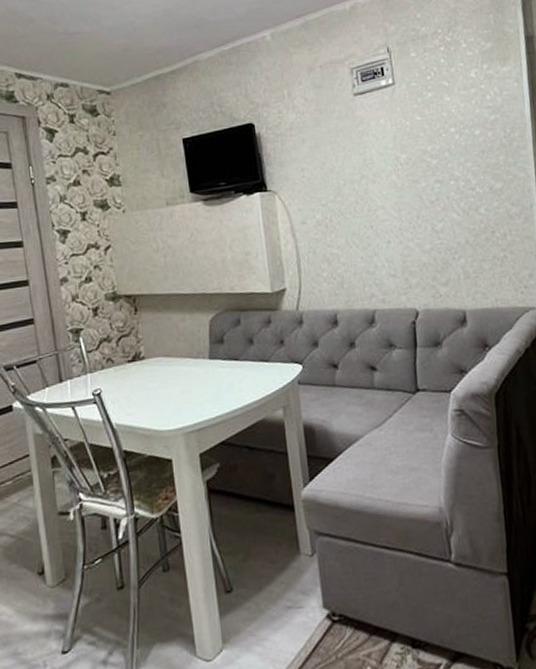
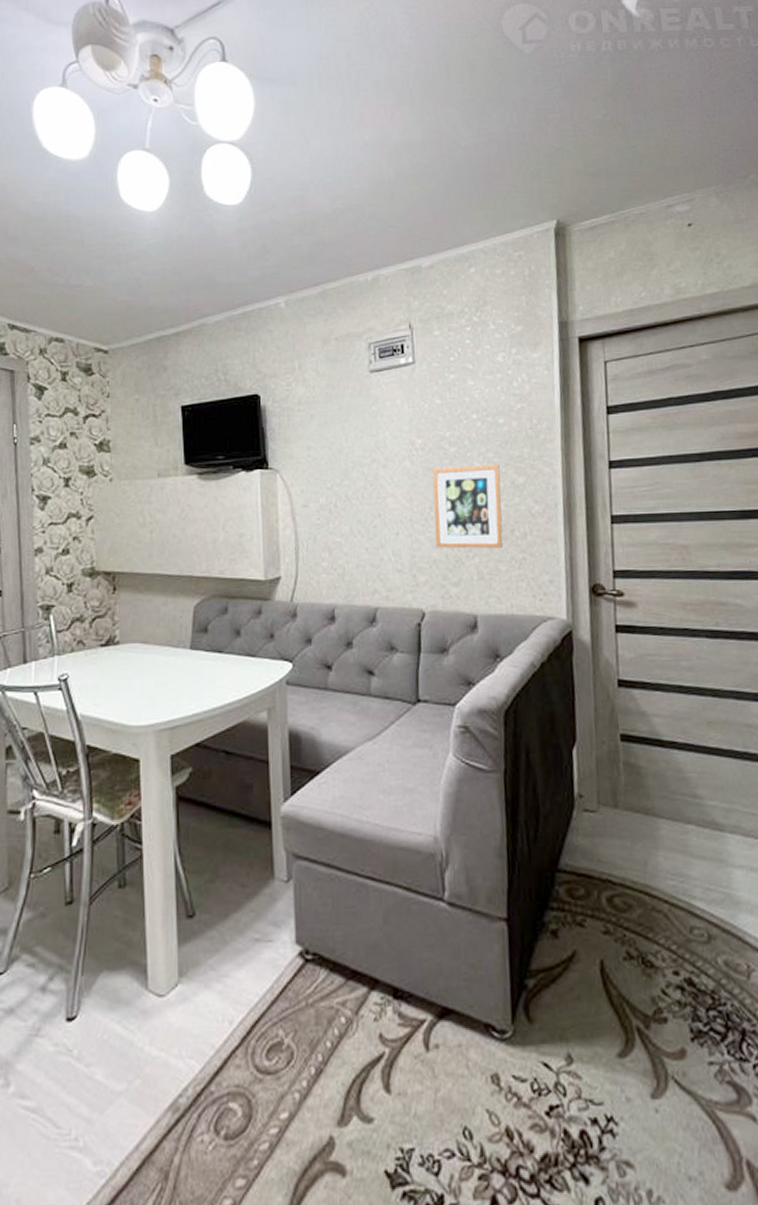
picture frame: none [417,172,485,253] -> present [432,464,503,549]

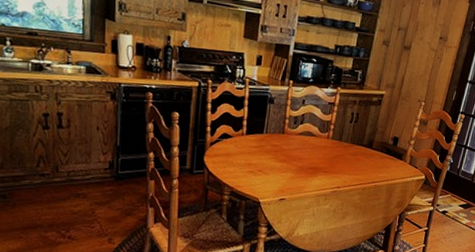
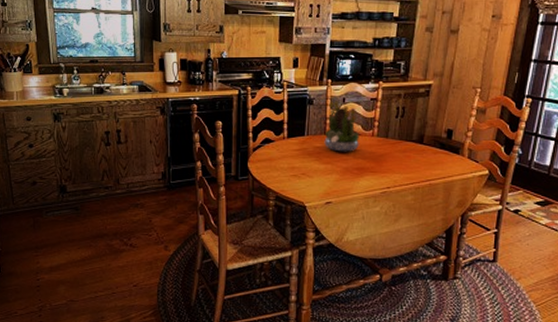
flower arrangement: none [282,102,318,152] -> present [324,101,360,152]

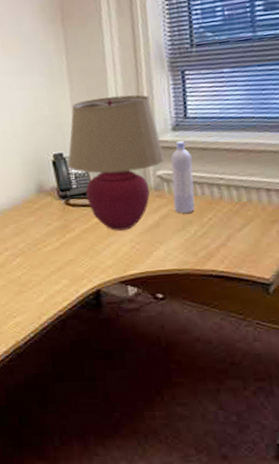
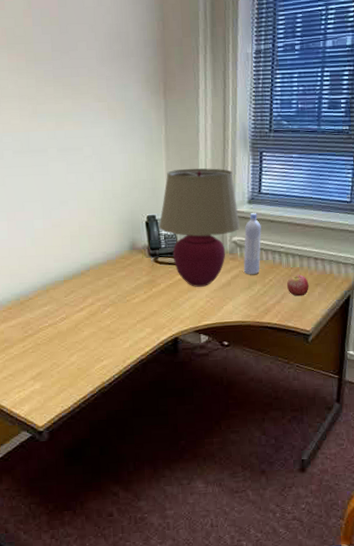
apple: none [231,210,263,237] -> present [286,274,309,297]

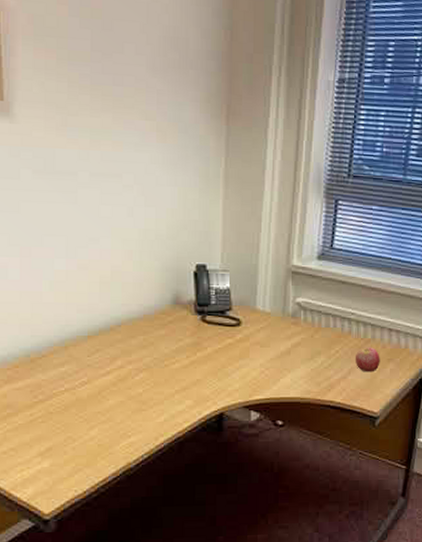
table lamp: present [159,168,241,287] -> none [210,211,307,354]
bottle: present [243,213,262,274] -> none [306,271,331,343]

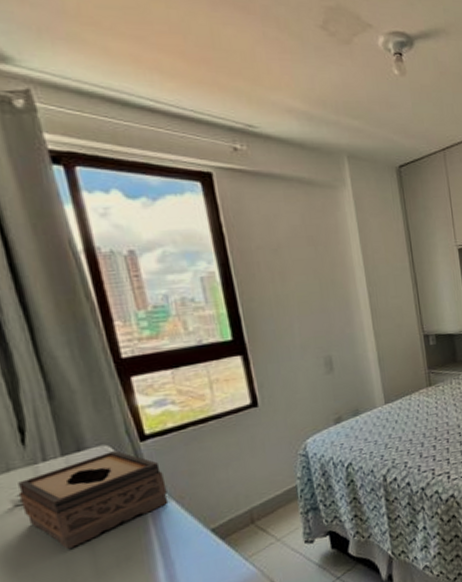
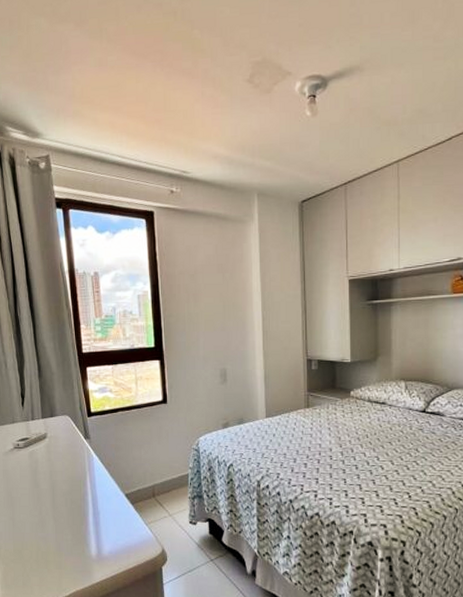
tissue box: present [18,450,169,550] -> none [17,421,101,486]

### Activity
Return the opening line of the data above and every line after it up to and including the line that holds "bottle: present [243,213,262,274]"; pictures stay out.

### Result of the task
picture frame: none [417,172,485,253] -> present [432,464,503,549]

flower arrangement: none [282,102,318,152] -> present [324,101,360,152]

apple: none [231,210,263,237] -> present [286,274,309,297]

table lamp: present [159,168,241,287] -> none [210,211,307,354]
bottle: present [243,213,262,274] -> none [306,271,331,343]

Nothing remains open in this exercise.